_Exercise prompt_
Answer these from the text on Three Star Club:
1. Where is the club based?
2. Which club is its rival in the Patan-Kathmandu derby?
3. How many life members does the club currently have?

_Reading text_
BEGIN

Three Star Club is a Nepali professional football club based in Patan, Lalitpur, that competes in the Qatar Airways Martyr's Memorial A-Division League, the top flight of Nepalese football.

The club was previously known as the Laxmi Bank Three Star Club and Ruslan Three Star Club for sponsorship reasons. Historically they have fierce rivalry with Manang Marshyangdi Club known as the Patan-Kathmandu derby.

History
Three Star Club is one of the well-established and successful clubs in Nepal. The club had a modest beginning in 2031 B.S. A group of enthusiastic young people of Patan Durbar Square, Mangal Bazar established the club for sports development, social service, personality development and brotherhood. The club has been organizing many activities since then, but it is more recognizable as one of the leading football teams in the country. The number of members is increasing rapidly. Currently, Three Star Club has 380 life members and 129 general members.

END

_Source information_

BEGIN

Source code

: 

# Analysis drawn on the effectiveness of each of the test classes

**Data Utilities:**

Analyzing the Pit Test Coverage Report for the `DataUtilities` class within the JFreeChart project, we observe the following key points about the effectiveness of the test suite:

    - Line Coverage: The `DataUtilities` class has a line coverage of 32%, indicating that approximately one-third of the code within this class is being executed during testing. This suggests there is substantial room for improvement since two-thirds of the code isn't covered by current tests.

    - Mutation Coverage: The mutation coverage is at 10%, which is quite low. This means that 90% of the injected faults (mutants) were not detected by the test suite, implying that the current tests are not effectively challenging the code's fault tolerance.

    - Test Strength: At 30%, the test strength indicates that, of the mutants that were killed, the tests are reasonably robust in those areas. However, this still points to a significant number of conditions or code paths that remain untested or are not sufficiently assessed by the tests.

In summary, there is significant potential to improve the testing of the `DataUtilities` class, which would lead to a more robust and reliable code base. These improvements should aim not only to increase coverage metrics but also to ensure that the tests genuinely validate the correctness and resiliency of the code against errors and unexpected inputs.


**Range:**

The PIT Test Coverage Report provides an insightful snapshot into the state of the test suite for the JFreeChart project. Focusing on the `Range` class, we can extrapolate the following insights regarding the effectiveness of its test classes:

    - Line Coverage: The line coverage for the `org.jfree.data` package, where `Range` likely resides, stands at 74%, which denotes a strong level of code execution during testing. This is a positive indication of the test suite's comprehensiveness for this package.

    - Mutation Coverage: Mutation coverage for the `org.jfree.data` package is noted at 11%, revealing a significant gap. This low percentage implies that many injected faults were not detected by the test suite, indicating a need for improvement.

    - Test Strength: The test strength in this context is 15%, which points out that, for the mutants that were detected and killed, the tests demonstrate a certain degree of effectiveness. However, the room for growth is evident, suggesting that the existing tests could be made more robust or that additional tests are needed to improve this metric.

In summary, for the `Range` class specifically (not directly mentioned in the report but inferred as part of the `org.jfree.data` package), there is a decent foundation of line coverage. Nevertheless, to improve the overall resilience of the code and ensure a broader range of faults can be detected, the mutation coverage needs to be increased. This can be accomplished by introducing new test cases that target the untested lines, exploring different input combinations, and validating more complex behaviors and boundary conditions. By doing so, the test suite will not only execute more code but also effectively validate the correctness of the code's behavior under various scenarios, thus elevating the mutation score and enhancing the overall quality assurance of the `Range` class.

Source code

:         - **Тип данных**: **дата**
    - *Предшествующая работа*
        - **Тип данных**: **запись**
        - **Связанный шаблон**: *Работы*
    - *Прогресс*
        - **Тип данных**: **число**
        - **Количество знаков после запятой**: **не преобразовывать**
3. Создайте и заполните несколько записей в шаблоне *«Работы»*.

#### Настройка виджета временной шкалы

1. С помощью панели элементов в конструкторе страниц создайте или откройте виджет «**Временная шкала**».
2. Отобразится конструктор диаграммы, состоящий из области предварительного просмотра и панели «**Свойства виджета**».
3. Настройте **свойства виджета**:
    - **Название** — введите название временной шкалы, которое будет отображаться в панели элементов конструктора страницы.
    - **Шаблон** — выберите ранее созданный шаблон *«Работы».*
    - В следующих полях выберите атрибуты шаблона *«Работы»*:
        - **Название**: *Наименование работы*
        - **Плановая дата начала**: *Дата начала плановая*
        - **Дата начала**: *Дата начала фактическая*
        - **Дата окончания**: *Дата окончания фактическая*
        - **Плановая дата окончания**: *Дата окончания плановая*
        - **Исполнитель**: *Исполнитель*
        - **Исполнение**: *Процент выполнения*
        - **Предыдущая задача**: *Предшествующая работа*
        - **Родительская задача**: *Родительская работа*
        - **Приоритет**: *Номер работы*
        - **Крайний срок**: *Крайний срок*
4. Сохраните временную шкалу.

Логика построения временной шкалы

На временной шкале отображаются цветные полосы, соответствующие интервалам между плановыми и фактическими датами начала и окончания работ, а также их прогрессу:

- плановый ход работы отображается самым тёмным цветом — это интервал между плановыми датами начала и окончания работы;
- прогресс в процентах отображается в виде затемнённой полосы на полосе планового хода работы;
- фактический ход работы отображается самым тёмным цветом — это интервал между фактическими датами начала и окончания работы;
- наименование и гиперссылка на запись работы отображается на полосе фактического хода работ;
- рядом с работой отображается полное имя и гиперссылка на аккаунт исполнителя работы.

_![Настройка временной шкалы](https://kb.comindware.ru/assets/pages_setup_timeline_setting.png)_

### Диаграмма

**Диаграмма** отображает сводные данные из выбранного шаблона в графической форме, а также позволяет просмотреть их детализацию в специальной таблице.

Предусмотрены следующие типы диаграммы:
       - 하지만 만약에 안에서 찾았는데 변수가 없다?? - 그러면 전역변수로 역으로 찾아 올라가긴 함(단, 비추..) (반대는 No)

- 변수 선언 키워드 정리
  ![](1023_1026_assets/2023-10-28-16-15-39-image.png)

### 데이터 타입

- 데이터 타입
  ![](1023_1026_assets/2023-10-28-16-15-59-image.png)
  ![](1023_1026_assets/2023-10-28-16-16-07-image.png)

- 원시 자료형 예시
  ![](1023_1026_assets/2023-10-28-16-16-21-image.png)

END

_Reply_
1. Patan, Lalitpur
2. Manang Marshyangdi Club
3. 380